++++ SUPPLIED RECORDS ++++

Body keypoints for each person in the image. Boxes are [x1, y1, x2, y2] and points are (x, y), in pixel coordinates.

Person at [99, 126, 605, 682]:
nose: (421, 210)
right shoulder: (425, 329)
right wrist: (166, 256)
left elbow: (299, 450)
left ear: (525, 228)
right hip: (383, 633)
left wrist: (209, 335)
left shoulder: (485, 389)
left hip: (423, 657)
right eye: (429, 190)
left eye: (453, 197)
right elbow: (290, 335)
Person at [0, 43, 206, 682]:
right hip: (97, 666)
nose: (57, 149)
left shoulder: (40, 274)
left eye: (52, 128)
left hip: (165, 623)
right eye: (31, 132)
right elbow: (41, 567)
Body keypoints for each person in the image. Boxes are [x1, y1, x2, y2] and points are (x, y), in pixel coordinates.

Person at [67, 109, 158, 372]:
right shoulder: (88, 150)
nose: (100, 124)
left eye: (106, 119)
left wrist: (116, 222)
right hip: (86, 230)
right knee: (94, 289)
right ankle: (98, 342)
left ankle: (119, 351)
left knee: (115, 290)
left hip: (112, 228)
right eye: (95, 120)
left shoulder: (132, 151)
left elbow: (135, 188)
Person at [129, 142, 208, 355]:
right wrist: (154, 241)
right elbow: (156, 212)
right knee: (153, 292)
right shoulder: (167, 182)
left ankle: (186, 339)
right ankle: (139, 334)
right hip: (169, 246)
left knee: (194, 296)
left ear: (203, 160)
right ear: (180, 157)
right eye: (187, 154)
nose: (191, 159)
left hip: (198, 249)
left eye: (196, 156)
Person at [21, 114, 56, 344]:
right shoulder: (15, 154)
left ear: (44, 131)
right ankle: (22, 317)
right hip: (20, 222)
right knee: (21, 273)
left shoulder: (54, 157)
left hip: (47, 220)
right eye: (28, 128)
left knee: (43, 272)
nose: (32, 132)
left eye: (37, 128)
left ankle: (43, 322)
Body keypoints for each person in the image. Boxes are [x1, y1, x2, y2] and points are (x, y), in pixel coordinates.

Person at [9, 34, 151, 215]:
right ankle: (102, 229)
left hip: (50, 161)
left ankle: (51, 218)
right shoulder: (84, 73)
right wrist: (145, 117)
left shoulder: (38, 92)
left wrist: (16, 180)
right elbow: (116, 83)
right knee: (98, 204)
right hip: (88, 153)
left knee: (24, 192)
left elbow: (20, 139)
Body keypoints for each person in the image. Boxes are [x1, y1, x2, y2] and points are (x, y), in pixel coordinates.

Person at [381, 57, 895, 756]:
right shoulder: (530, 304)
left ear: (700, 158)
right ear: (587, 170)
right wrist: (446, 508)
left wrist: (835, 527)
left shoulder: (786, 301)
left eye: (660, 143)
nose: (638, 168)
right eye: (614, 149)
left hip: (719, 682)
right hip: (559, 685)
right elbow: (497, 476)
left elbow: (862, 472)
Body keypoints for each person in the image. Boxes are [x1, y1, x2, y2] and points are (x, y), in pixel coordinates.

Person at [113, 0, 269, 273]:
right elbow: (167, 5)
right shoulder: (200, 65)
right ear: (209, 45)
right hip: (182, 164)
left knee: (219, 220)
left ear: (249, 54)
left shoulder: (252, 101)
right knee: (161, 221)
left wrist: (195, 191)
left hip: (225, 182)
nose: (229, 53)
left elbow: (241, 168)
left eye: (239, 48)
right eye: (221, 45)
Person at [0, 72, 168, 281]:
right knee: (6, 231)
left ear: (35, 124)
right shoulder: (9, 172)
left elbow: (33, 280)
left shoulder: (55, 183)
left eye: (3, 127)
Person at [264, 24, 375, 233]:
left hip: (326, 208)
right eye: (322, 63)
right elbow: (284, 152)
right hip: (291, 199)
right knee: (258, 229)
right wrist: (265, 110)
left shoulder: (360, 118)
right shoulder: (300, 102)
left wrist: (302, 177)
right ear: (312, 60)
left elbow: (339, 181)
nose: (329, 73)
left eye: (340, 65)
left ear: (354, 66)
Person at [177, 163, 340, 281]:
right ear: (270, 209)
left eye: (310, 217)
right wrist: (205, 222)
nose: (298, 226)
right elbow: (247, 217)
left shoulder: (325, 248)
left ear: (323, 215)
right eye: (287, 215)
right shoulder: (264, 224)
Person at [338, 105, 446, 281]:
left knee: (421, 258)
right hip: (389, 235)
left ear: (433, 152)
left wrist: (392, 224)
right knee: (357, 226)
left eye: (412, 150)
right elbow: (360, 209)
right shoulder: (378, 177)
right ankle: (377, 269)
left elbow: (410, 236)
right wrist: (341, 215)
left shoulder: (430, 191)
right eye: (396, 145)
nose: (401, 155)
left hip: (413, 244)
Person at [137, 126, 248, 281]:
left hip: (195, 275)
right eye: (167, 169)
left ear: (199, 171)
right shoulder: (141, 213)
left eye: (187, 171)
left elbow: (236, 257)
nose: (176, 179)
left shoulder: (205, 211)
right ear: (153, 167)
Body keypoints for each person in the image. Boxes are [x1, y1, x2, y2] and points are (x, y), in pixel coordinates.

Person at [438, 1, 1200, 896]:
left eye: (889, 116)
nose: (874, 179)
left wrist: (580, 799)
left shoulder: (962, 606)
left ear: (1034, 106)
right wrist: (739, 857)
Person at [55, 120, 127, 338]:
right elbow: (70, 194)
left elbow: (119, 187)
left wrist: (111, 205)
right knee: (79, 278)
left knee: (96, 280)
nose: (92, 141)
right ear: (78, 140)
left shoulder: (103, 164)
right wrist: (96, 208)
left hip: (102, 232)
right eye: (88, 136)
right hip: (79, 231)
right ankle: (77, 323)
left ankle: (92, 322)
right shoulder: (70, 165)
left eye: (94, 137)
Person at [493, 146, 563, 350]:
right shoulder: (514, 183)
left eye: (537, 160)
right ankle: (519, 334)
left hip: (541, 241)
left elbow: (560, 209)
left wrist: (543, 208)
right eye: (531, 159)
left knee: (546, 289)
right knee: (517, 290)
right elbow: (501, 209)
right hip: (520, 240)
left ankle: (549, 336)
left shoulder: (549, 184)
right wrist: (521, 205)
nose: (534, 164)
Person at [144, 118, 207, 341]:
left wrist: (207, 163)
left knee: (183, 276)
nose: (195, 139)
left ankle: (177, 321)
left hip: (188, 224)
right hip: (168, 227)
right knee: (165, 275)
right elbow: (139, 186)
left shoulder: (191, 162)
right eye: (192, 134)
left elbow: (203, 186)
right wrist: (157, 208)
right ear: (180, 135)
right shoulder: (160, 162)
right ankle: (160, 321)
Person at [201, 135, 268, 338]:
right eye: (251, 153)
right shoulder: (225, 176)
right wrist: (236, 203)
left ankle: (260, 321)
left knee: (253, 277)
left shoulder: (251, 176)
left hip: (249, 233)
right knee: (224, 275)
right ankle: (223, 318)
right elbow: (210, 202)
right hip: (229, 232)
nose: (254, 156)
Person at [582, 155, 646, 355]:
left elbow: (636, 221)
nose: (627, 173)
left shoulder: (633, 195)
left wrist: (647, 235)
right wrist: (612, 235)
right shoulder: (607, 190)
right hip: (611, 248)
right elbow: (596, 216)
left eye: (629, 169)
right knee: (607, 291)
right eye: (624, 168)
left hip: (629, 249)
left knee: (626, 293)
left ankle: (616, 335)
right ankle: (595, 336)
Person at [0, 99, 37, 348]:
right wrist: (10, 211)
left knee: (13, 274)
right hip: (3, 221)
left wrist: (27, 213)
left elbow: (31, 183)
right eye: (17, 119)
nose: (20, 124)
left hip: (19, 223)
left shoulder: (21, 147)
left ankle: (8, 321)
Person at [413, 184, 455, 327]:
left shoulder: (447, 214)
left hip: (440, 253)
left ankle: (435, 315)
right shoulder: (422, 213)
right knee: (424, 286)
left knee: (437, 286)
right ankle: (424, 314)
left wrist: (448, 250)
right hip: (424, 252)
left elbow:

++++

*TASK PROMPT:*
In restating the data, begin at its first line, reproduce each line word for word, and conclude with the line that contains "right elbow: (41, 567)".

*ANSWER:*
Body keypoints for each person in the image. Boxes are [x1, y1, x2, y2] and points are (x, y), in pixel coordinates.

Person at [99, 126, 605, 682]:
nose: (421, 210)
right shoulder: (425, 329)
right wrist: (166, 256)
left elbow: (299, 450)
left ear: (525, 228)
right hip: (383, 633)
left wrist: (209, 335)
left shoulder: (485, 389)
left hip: (423, 657)
right eye: (429, 190)
left eye: (453, 197)
right elbow: (290, 335)
Person at [0, 43, 206, 682]:
right hip: (97, 666)
nose: (57, 149)
left shoulder: (40, 274)
left eye: (52, 128)
left hip: (165, 623)
right eye: (31, 132)
right elbow: (41, 567)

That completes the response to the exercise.